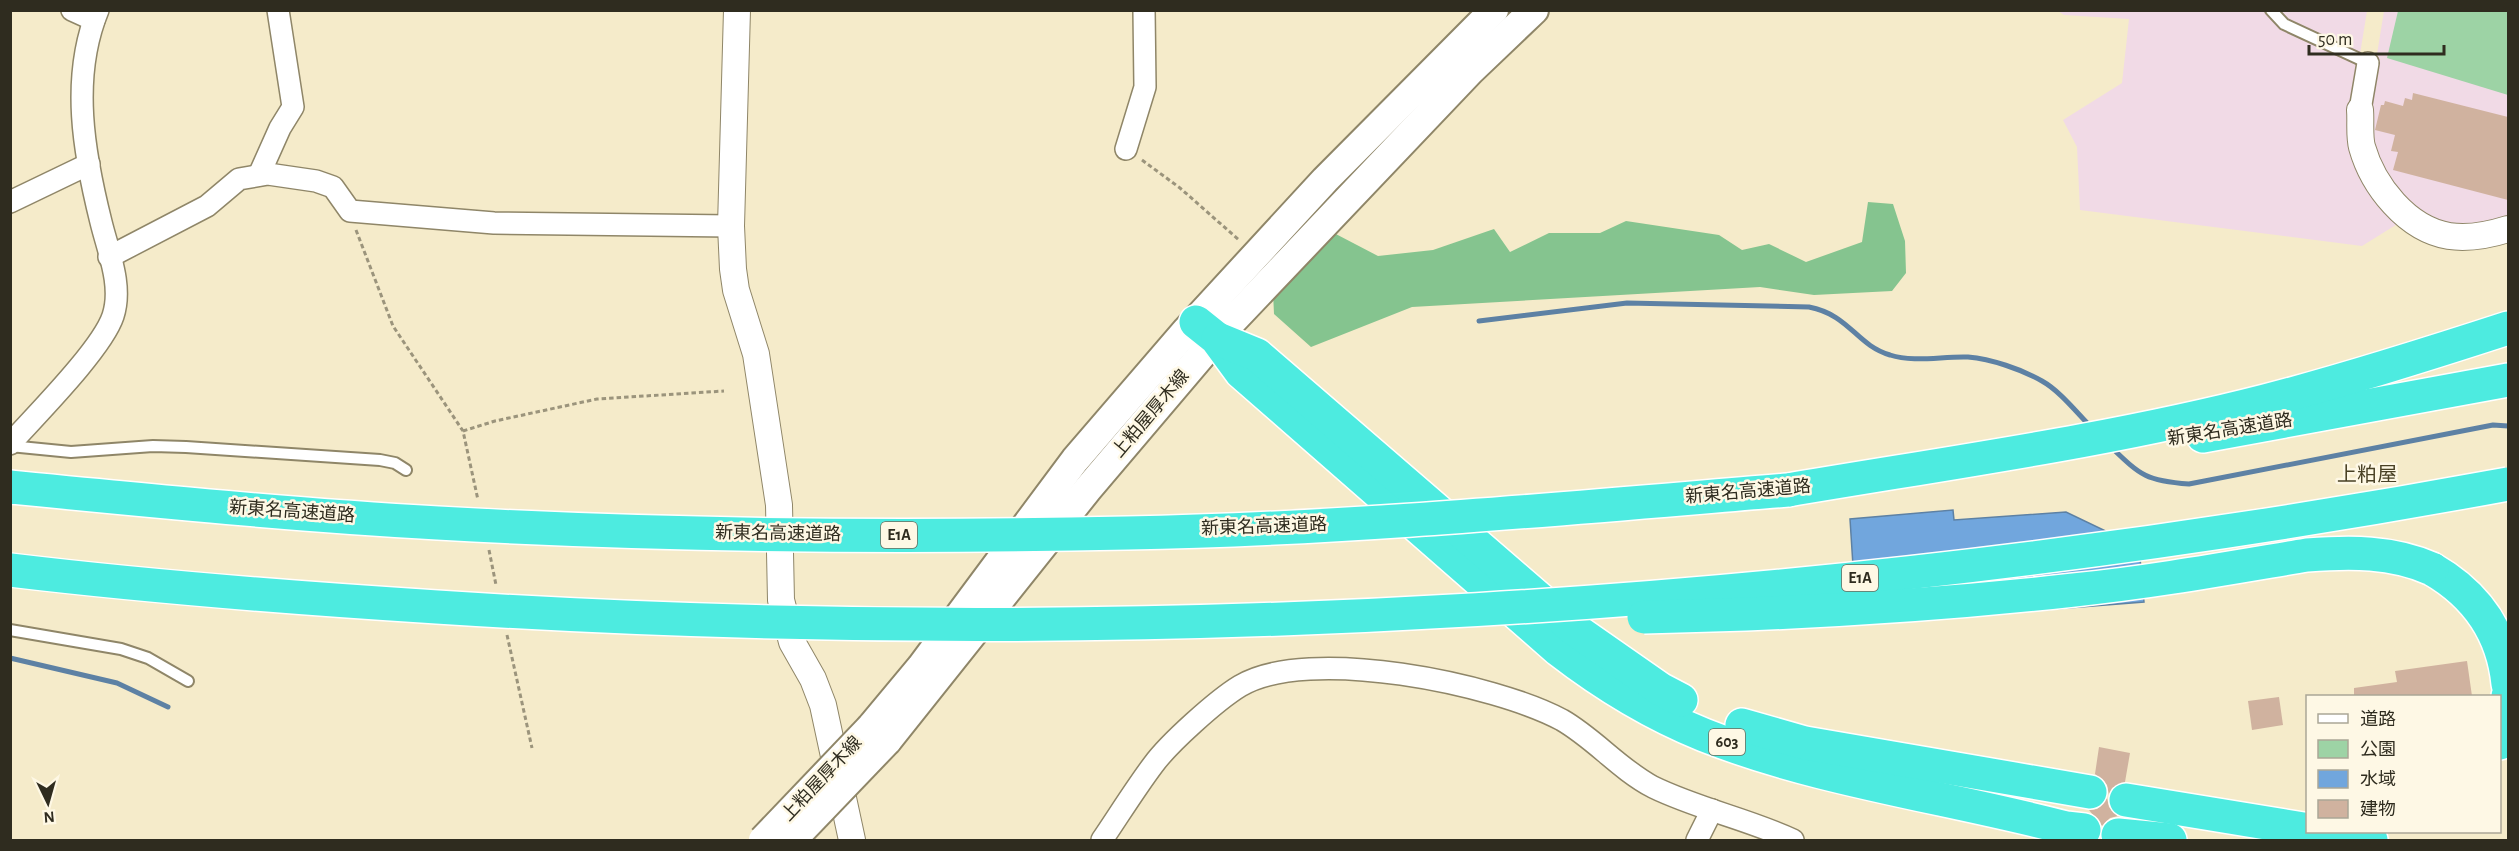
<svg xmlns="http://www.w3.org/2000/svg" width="2519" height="851" font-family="'Alegreya Sans','Noto Sans JP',sans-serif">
<rect width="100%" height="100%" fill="#f5ebca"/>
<g fill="#f1dae6">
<polygon points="2058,11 2367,11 2349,122 2399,223 2362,246 2080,210 2077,147 2063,120 2122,83 2129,19 2064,15"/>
<polygon points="2384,11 2508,11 2508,216 2481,223 2456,225 2431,221 2400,197 2376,155 2367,116"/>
</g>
<polygon fill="#9dd3a5" points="2398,11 2508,11 2508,95 2387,58"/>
<polygon fill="#85c48f" points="1868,202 1893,204 1905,241 1906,273 1892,291 1814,295 1760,287 1412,307 1311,347 1274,314 1273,292 1332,232 1378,256 1433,250 1494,229 1510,252 1549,233 1600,233 1626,221 1719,235 1742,250 1769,244 1806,262 1862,242"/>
<polygon fill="#71a6dd" stroke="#5d81a4" stroke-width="1.5" points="1953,510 1954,520 2066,512 2139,547 2144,602 1877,623 1855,597 1850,519"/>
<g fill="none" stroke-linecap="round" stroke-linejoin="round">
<g stroke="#5d81a4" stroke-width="5">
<path d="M1479,321L1627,303L1809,307C1850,315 1856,345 1890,355C1914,363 1942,356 1968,357C1991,359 2021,369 2042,381C2060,391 2077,413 2092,428"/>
<path d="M2111,447C2141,476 2147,481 2189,484L2493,425L2508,426"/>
<polyline points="10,658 117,683 168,707"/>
</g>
</g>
<g fill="#d0b29f">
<polygon points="2413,93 2508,117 2508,200 2393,170 2398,152 2391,151 2395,135 2375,130 2381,105 2384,105 2385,101 2403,106 2405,98 2412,100"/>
<polygon points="2467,661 2472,696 2354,696 2354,688 2397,682 2395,671"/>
<polygon points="2279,697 2283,725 2252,730 2248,701"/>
<polygon points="2099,747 2130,753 2125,782 2112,788 2109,795 2107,785 2095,774"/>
<polygon points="2107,798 2109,807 2118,816 2110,818 2102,826 2089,810 2097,809"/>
</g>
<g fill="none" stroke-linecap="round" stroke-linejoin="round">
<g stroke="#8f8668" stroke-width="14">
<g id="service">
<polyline points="2271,10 2284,24 2368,63"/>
<polyline points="10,446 71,452 153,446 186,447 380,460 395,463 406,470"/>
<polyline points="10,630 121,649 148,658 188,681"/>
</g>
</g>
<g stroke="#8f8668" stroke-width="24">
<g id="minor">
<polyline points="72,10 94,20"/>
<polyline points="2360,110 2368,63"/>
<polyline points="1126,149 1145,87 1144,10"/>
<polyline points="259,175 280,128 293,107 278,10"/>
<polyline points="10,202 89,164"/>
<polyline points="109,257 207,206 239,179 268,174 316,181 333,187 350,211 494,223 731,226"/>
<path d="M10,444C36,415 102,349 113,316C123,286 108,251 101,222C84,154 70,78 98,10"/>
<path d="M1102,840C1119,815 1135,789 1153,765C1169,743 1217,700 1240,686C1308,645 1495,684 1562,720C1595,739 1619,769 1653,787C1698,809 1748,819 1793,840"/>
<polyline points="1697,840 1712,810"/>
</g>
</g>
<g stroke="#8f8668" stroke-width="28">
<g id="tertiary">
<polyline points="737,10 731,226 733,269 736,290 756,354 779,505 781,600 792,642 813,679 823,705 852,840"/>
<path d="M2360,110C2361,121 2359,136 2362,147C2373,186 2407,229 2449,236C2469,239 2489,235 2508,229"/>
</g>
</g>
<g stroke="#8f8668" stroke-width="32">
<g id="secondary">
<polyline points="871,727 921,667 1075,460 1187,330 1325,180 1494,10"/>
<polyline points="887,741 1087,490 1216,338 1470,71 1534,10"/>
</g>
</g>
<g stroke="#fff" stroke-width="36">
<g id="motorway">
<path d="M1196,322L1216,338L1241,372L1559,650C1603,684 1652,714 1704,735C1817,780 1948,797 2066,828L2084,830"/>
<polyline points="1218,339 1257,355 1574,629 1660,689 1681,700"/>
<polyline points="2203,436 2508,380"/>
<path d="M1788,490C1947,463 2109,441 2265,401C2347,380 2428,354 2508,328"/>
<path d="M2432,569C2477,595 2503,633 2508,684"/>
<polyline points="1742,725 1805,743 2090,792"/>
<polyline points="2500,743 2507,716 2508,696"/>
<polyline points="2126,800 2371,840"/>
<polyline points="2118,835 2170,840"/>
</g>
</g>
<g stroke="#9b947c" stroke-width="3" stroke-dasharray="4.5 3" stroke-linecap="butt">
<polyline points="1142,160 1180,188 1239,240"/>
<polyline points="356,230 393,326 463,431 478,500"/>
<polyline points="463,431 495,421 597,399 724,391"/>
<polyline points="489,550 496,585"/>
<polyline points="507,635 532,748"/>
</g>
<use href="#service" stroke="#fff" stroke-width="10"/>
<use href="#minor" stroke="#fff" stroke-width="21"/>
<use href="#tertiary" stroke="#fff" stroke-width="26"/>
<use href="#secondary" stroke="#fff" stroke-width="28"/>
<use href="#motorway" stroke="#4debe0" stroke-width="33"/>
<g stroke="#8f8668" stroke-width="32" stroke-linecap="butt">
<g id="secondary-bridge">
<polyline points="763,840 871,727"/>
<polyline points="792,840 887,741"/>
</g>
</g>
<g stroke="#fff" stroke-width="36" stroke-linecap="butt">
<g id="motorway-bridge">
<path d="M10,487C153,501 295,515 438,523C668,536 898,538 1127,533C1348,529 1568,508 1788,490"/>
<path d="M10,570C152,587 295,598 437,607C1129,652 1827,610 2508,484"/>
<path d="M1644,617C1788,614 1931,606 2074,590C2152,582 2229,568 2307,555C2350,552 2392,551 2432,569"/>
</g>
</g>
<use href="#secondary-bridge" stroke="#fff" stroke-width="28"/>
<use href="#motorway-bridge" stroke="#4debe0" stroke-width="33"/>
</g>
<g text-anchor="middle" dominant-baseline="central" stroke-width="5" stroke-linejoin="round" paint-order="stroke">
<g fill="#fef8e5" stroke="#6d695a" stroke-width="1.5">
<rect x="881" y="522" width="36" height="26" rx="4.5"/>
<rect x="1842" y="565" width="36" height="26" rx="4.5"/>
<rect x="1709" y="729" width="36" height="26" rx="4.5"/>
</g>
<g font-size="16" font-weight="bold" fill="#2f2c1f">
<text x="899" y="535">E1A</text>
<text x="1860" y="578">E1A</text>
<text x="1727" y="742">603</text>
</g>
<g font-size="18" fill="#2f2c1f" stroke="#fef8e5">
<text transform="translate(1151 414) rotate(-50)">上粕屋厚木線</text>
<text transform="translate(2230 430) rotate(-9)">新東名高速道路</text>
<text transform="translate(1748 492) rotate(-5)">新東名高速道路</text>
<text transform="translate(292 512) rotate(4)">新東名高速道路</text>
<text transform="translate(1264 527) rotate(-2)">新東名高速道路</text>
<text transform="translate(778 534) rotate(1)">新東名高速道路</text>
<text transform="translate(822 779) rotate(-47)">上粕屋厚木線</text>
</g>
<g font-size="20" fill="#494125" stroke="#fef8e5">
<text x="2367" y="475">上粕屋</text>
</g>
</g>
<rect width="2519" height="851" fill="none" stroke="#2f2c1f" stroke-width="24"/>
<rect x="2306" y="695" width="195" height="138" fill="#fef8e5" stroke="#aba696" stroke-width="1.5"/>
<rect x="2318" y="714" width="30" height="9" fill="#ffffff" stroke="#aba696" stroke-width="1.5"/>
<text x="2360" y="725" font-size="18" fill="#2f2c1f">道路</text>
<rect x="2318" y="740" width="30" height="18" fill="#9dd3a5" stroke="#aba696" stroke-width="1.5"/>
<text x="2360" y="755" font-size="18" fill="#2f2c1f">公園</text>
<rect x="2318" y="770" width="30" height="18" fill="#71a6dd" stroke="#aba696" stroke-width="1.5"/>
<text x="2360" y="785" font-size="18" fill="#2f2c1f">水域</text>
<rect x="2318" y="800" width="30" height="18" fill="#d0b29f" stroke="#aba696" stroke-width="1.5"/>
<text x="2360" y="815" font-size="18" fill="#2f2c1f">建物</text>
<g transform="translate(48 803) rotate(175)" stroke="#fef8e5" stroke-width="4.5" paint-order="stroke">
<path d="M0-4.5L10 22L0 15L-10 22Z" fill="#2f2c1f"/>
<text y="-9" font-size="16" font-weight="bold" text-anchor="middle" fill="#2f2c1f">N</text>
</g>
<path d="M2309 45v9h135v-9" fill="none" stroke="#2f2c1f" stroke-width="3"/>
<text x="2318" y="45" font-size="18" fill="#2f2c1f" stroke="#fef8e5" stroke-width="4.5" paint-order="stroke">50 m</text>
</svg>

* Required action
Across the entries above, work out how many lines include the string "bold", and report only that figure.

* Exercise result
2